The family left Dallas for Iuka, Kentucky to settle in a farmhouse built in 1918. "It's our dream house," says Kari. "It's been a very loved house." The Wood family are only the third owners of the nearly century old home. "Every family has left their mark on it. There is a closet door that is completely original, and every family has signed the inside of that door from 1918 until now. There are all kinds of signatures in there from the past."
Kari named it Thistlewood Farms. "When we got here, there were tons of thistles growing up around the front of the house. I added that to our last name It really is a tribute to my husband who spent a ton of time clearing all the thistles away.”

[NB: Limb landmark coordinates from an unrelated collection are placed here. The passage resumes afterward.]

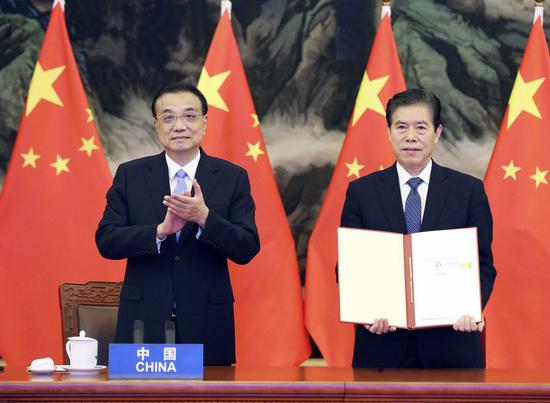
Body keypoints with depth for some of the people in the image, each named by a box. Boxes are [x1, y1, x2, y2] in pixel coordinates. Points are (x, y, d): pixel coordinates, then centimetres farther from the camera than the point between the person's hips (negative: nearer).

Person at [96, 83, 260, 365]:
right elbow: (106, 241, -3)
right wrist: (160, 230, -19)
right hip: (145, 321, 0)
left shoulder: (232, 178, 3)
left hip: (206, 326, 0)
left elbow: (247, 250, -4)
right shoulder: (130, 175, 5)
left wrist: (204, 217, -21)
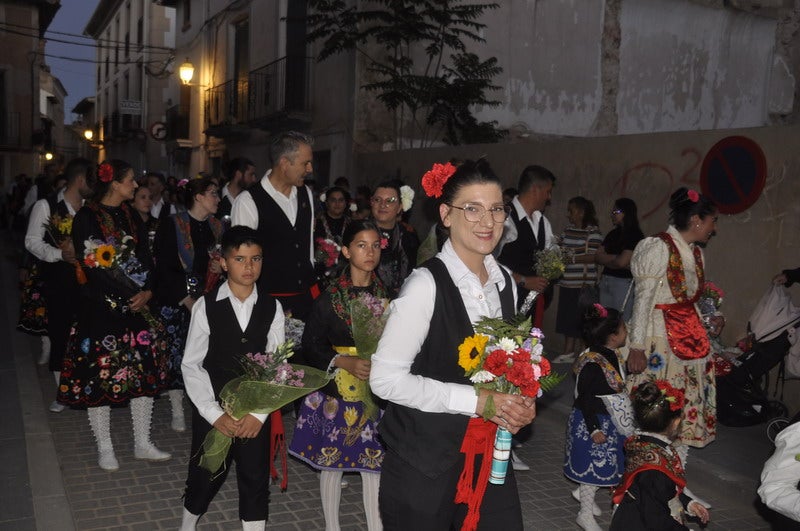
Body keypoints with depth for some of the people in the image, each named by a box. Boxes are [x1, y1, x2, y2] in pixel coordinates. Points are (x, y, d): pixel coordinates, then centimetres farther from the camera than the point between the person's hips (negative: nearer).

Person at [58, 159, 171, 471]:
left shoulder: (130, 215, 11)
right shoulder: (87, 217, -8)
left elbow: (145, 257, 8)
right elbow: (92, 266, -13)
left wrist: (147, 292, -7)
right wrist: (126, 299, -12)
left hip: (136, 306, 6)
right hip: (101, 309, -6)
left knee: (145, 371, 6)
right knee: (100, 375, 2)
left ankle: (142, 444, 19)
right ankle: (104, 448, 18)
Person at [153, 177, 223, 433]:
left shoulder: (216, 226, 9)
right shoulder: (173, 225, -7)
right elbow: (165, 268, -10)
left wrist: (221, 266, -3)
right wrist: (187, 300, -14)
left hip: (205, 300, 4)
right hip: (175, 301, -4)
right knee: (177, 350, -3)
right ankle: (177, 411, 8)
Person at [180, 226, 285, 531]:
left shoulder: (272, 308, -3)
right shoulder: (206, 306, -8)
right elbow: (191, 365, -7)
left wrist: (260, 413, -12)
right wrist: (215, 414, -13)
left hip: (256, 414, 1)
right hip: (212, 412, -1)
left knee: (256, 480, 9)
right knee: (205, 476, 15)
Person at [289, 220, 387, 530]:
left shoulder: (386, 296, 2)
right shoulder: (329, 298, -7)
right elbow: (311, 346, -6)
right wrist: (345, 362, -19)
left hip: (376, 394, 2)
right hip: (336, 392, -2)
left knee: (374, 464, 8)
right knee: (332, 463, 10)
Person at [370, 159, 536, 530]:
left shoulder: (505, 283, 2)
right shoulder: (427, 284, -20)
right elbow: (385, 378, -21)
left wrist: (521, 403, -4)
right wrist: (475, 400, -22)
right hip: (425, 461, -6)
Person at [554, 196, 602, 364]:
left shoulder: (593, 232, -7)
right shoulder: (568, 230, 12)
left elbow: (593, 256, -14)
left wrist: (572, 258, -21)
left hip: (584, 283, -6)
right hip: (567, 282, 6)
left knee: (579, 318, -1)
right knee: (567, 317, 9)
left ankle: (577, 352, 10)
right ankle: (568, 352, 18)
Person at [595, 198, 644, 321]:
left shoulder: (635, 235, -8)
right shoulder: (613, 234, 15)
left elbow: (621, 262, -16)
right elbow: (598, 256, 9)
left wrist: (606, 258, 3)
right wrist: (615, 258, -7)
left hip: (624, 282, -7)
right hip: (606, 281, 7)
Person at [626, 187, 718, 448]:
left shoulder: (696, 252, 12)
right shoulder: (658, 247, -13)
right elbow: (644, 299, -16)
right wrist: (637, 347, -18)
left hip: (688, 338, 8)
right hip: (659, 337, -8)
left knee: (684, 402, 8)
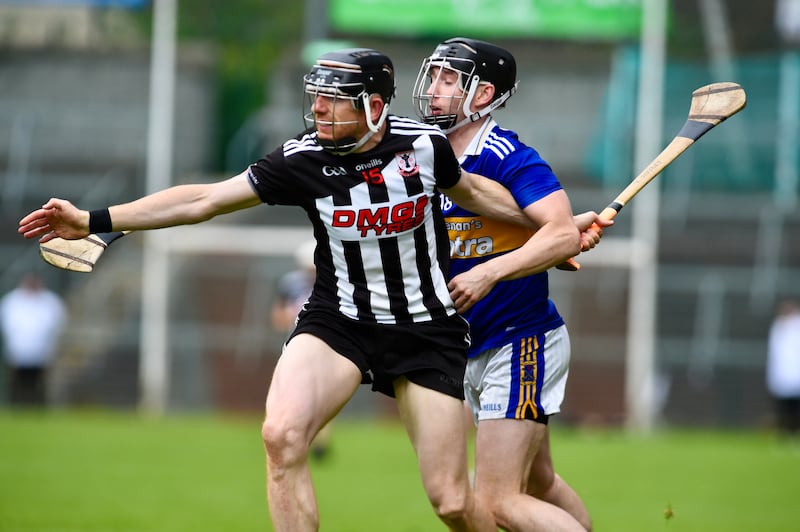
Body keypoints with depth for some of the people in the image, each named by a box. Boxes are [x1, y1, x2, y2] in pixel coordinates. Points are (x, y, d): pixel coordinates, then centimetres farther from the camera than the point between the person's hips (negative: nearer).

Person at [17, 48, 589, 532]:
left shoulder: (424, 144, -10)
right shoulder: (303, 159, -10)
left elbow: (470, 189, 12)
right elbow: (205, 199, -7)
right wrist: (93, 220, -11)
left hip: (426, 330, -1)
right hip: (338, 320, 1)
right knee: (282, 434, -25)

Kari then took her own unique ability to find extraordinary styling in ordinary things and applied it to the home. "This was truly our country farmhouse, and I wanted everything to reflect that. There is so much texture in our home. I use grain sacks, burlap, things like that. It's shabby chic with clean lines and neutral colors." Their dream had come true. The Wood family's new life had begun just the way they'd imagined it. Or had it?
The Dream of Many
In December of 2011, Kari decided to start a blog. She wanted to share the story of her journey and what she'd been doing in her country home. Little did she know that the blog would take her on another exciting adventure. "We'd put so much time and effort into the house, and I wanted to be part of a community of others who did similar projects." What she didn't count on was the power of social media and upcoming dominance of Pinterest.
Almost immediately and unexpectedly, Kari's blog posts spread virally through Pinterest and Facebook. "It really was amazing!" says Kari with a big smile. "The followers just continued to grow, and in less than ten months, I was getting about 12,000 views per post! I had one post, for example, about putting shutters up on an interior wall. It got pinned about 60,000 times on Pinterest."
The rapid growth of the blog led Kari in a direction she'd never imagined for herself in her country farmhouse. She was becoming a career blogger. "It has come from a fun way to share projects to a career. It's an amazing and exciting world full of opportunities." Kari has even worked some as a public speaker, discussing blog development. "If you'd have told me last year this would have been a business, I wouldn't have believed it."
But Kari believes the popularity of the blog goes much deeper than just sharing fun projects to do around the home. "Rural America is shrinking, and the country life is almost like a dream for many. This blog has become a way for many to live vicariously through someone who lives in the country. Many long for it, and they find it here. This creates a feeling that you are part of my journey.
"It has been five years since that first jump, and our family continues to grow and thrive. The move has had its challenges and blessings. Sometimes I miss the hustle and bustle. I miss the convenience of a drive-thru Diet Coke. Sometimes it’s a little hard when everyone knows your name (and all your business). Truthfully, sometimes I miss the busy. And then I walk outside on a crisp, clear, April night…. take a deep breath… and I see the stars."